_Work task_: In the material below, find every line containing the string "controller" and return it.
-*-*-
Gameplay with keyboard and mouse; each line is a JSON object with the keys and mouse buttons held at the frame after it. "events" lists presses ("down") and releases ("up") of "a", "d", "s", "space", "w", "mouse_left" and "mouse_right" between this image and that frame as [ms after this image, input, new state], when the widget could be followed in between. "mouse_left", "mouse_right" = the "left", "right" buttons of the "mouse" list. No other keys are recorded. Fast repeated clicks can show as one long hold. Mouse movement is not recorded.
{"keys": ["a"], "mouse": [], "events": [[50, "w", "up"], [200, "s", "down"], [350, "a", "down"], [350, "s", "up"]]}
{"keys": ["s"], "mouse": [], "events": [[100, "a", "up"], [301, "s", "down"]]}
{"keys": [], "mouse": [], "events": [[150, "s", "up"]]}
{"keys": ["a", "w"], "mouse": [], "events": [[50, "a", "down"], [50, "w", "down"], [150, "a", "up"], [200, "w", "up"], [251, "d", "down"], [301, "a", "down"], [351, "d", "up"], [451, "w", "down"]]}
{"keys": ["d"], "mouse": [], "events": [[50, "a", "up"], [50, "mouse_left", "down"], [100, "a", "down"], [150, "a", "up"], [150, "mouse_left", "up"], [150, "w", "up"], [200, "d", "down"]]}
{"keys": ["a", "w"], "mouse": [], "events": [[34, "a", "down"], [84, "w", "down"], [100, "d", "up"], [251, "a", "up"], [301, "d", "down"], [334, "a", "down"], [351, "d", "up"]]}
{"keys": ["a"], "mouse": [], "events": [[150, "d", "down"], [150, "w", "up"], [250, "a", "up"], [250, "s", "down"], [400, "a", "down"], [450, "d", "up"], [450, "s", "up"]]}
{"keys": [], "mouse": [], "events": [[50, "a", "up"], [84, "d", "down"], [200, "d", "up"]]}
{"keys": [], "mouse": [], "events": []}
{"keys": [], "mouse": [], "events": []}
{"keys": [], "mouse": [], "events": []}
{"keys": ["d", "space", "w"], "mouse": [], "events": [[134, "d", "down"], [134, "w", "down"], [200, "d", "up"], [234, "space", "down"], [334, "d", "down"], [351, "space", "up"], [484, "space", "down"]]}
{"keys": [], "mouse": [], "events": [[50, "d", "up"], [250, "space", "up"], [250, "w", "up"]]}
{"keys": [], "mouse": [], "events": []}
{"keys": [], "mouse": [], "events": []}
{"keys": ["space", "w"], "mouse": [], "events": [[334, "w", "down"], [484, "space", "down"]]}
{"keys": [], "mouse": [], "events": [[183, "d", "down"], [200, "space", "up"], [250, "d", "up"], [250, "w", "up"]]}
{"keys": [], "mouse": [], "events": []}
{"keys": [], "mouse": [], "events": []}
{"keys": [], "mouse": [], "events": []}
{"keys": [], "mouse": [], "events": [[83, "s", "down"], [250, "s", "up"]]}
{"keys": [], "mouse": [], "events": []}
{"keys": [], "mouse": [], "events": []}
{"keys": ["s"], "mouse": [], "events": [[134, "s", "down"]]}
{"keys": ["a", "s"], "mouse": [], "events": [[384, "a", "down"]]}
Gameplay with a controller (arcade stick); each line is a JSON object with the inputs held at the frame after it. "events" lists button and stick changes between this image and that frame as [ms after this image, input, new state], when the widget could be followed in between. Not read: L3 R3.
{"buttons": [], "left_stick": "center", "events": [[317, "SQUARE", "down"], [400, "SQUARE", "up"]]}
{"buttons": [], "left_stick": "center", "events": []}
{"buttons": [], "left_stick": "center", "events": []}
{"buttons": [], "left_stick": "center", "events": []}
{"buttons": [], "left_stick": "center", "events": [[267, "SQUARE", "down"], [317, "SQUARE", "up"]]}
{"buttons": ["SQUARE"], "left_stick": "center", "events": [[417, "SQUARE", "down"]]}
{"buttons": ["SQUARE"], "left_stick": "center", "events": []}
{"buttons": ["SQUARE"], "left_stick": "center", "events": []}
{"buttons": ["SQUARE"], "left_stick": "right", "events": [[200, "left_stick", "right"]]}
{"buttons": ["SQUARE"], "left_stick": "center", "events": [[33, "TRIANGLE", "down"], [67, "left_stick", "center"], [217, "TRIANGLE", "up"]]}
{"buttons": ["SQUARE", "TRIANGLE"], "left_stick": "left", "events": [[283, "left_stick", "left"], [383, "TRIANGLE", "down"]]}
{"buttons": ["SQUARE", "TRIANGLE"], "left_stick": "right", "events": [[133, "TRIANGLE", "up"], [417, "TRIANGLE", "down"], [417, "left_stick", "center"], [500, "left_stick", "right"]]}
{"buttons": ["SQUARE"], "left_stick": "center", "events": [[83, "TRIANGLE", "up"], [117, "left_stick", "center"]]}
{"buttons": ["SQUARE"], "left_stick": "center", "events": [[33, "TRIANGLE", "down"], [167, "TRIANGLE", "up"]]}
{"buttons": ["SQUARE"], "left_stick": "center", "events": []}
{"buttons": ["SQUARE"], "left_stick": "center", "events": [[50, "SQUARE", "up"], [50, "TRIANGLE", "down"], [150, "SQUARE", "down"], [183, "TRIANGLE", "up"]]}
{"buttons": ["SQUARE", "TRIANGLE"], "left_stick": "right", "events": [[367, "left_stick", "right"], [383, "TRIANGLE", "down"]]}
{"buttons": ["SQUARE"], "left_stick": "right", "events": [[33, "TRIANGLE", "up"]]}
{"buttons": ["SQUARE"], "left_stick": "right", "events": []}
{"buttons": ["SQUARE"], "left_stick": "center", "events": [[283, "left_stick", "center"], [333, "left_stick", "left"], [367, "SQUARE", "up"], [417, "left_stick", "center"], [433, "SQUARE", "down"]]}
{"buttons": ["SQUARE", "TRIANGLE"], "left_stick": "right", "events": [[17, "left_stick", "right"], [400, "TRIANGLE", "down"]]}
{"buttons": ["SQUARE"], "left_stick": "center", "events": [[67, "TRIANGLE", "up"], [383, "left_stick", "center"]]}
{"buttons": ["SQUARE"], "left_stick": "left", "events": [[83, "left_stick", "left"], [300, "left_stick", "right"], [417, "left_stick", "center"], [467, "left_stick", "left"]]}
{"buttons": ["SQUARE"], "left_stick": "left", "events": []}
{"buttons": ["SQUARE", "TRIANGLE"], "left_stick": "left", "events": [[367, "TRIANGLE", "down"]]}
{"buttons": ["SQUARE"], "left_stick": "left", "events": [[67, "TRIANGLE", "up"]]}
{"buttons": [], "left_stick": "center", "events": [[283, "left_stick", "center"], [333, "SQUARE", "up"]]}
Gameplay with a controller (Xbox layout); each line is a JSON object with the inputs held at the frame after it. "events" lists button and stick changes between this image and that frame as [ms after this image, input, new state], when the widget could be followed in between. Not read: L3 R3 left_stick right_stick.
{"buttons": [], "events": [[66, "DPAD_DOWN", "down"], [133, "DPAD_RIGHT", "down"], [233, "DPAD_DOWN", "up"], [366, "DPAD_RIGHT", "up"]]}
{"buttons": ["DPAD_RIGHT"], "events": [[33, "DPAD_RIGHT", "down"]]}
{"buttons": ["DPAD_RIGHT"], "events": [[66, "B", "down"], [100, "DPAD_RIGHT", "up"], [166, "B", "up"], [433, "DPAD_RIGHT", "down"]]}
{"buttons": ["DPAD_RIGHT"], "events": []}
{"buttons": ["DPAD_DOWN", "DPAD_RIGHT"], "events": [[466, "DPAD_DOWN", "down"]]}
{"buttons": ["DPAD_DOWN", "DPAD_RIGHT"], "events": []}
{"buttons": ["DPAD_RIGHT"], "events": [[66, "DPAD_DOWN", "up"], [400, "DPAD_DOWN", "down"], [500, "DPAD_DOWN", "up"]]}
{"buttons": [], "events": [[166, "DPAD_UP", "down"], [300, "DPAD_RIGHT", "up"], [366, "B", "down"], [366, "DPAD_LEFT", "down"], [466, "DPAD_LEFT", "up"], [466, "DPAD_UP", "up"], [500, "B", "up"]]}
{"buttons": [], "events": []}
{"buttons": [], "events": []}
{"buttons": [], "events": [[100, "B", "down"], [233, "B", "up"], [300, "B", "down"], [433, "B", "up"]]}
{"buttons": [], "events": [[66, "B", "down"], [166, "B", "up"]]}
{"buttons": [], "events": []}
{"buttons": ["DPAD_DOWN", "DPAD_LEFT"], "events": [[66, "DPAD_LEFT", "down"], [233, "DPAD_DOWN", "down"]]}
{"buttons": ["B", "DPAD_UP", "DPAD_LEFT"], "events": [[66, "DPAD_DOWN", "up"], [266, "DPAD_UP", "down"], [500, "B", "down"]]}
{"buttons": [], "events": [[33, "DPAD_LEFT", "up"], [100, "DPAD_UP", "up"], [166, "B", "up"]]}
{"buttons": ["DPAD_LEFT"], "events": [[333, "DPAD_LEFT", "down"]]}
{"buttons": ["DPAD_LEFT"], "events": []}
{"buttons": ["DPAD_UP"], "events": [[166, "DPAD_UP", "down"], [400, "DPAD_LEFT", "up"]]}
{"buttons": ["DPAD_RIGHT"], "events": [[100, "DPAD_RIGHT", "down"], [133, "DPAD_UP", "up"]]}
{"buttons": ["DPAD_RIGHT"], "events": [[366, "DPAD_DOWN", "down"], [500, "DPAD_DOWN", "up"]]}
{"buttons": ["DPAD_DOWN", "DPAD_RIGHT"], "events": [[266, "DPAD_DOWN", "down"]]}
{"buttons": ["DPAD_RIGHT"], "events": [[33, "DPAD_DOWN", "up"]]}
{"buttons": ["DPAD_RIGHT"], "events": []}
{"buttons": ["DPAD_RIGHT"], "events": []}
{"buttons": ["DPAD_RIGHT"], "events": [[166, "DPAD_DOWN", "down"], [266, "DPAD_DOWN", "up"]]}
-*-*-
_Exercise output_:
Gameplay with a controller (arcade stick); each line is a JSON object with the inputs held at the frame after it. "events" lists button and stick changes between this image and that frame as [ms after this image, input, new state], when the widget could be followed in between. Not read: L3 R3.
Gameplay with a controller (Xbox layout); each line is a JSON object with the inputs held at the frame after it. "events" lists button and stick changes between this image and that frame as [ms after this image, input, new state], when the widget could be followed in between. Not read: L3 R3 left_stick right_stick.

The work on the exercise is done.